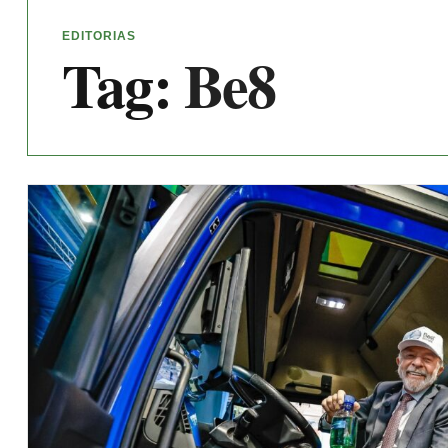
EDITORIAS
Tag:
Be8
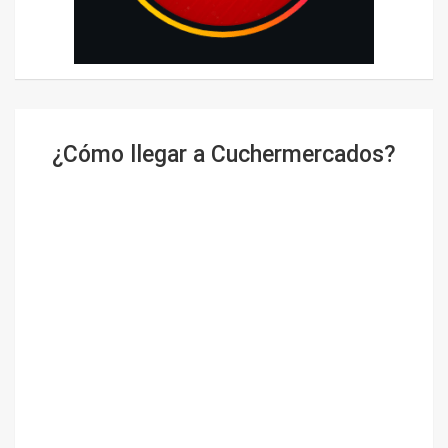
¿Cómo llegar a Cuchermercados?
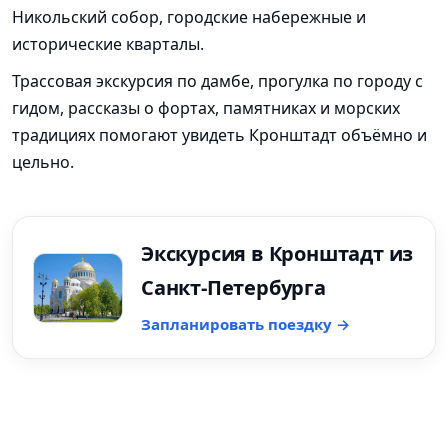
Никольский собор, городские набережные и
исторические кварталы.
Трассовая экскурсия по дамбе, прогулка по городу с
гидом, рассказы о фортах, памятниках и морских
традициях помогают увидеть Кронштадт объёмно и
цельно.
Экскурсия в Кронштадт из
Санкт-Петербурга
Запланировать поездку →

━━━━━━━━━━━━━━━━━━━━

Task to carry out
What is needed is each line from the records with the word "Кронштадт" in it.

Result of this exercise
традициях помогают увидеть Кронштадт объёмно и
Экскурсия в Кронштадт из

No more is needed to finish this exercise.